== Input material
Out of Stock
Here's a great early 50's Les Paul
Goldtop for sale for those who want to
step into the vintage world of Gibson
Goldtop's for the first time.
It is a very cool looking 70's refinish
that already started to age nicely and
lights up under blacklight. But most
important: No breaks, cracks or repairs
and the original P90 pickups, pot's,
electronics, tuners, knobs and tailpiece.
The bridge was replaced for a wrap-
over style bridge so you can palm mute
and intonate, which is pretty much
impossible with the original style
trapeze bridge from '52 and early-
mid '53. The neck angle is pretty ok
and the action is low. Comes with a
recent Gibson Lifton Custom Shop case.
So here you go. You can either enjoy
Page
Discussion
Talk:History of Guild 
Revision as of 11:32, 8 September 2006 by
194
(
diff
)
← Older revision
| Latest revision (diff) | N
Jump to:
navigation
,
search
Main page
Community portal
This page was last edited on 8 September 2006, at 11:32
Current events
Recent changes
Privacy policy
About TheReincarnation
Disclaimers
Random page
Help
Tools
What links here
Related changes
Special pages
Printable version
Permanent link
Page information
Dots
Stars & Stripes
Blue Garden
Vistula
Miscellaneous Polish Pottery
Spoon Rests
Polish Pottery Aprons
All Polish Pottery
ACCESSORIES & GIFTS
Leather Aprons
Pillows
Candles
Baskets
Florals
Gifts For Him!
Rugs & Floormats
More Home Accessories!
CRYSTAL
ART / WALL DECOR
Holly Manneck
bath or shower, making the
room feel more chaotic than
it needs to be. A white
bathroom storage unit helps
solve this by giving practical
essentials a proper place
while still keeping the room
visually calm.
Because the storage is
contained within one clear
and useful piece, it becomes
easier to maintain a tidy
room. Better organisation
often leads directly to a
====
The answer should be the full listing, repeated without any change.

▶ **Written reply**
Out of Stock
Here's a great early 50's Les Paul
Goldtop for sale for those who want to
step into the vintage world of Gibson
Goldtop's for the first time.
It is a very cool looking 70's refinish
that already started to age nicely and
lights up under blacklight. But most
important: No breaks, cracks or repairs
and the original P90 pickups, pot's,
electronics, tuners, knobs and tailpiece.
The bridge was replaced for a wrap-
over style bridge so you can palm mute
and intonate, which is pretty much
impossible with the original style
trapeze bridge from '52 and early-
mid '53. The neck angle is pretty ok
and the action is low. Comes with a
recent Gibson Lifton Custom Shop case.
So here you go. You can either enjoy
Page
Discussion
Talk:History of Guild 
Revision as of 11:32, 8 September 2006 by
194
(
diff
)
← Older revision
| Latest revision (diff) | N
Jump to:
navigation
,
search
Main page
Community portal
This page was last edited on 8 September 2006, at 11:32
Current events
Recent changes
Privacy policy
About TheReincarnation
Disclaimers
Random page
Help
Tools
What links here
Related changes
Special pages
Printable version
Permanent link
Page information
Dots
Stars & Stripes
Blue Garden
Vistula
Miscellaneous Polish Pottery
Spoon Rests
Polish Pottery Aprons
All Polish Pottery
ACCESSORIES & GIFTS
Leather Aprons
Pillows
Candles
Baskets
Florals
Gifts For Him!
Rugs & Floormats
More Home Accessories!
CRYSTAL
ART / WALL DECOR
Holly Manneck
bath or shower, making the
room feel more chaotic than
it needs to be. A white
bathroom storage unit helps
solve this by giving practical
essentials a proper place
while still keeping the room
visually calm.
Because the storage is
contained within one clear
and useful piece, it becomes
easier to maintain a tidy
room. Better organisation
often leads directly to a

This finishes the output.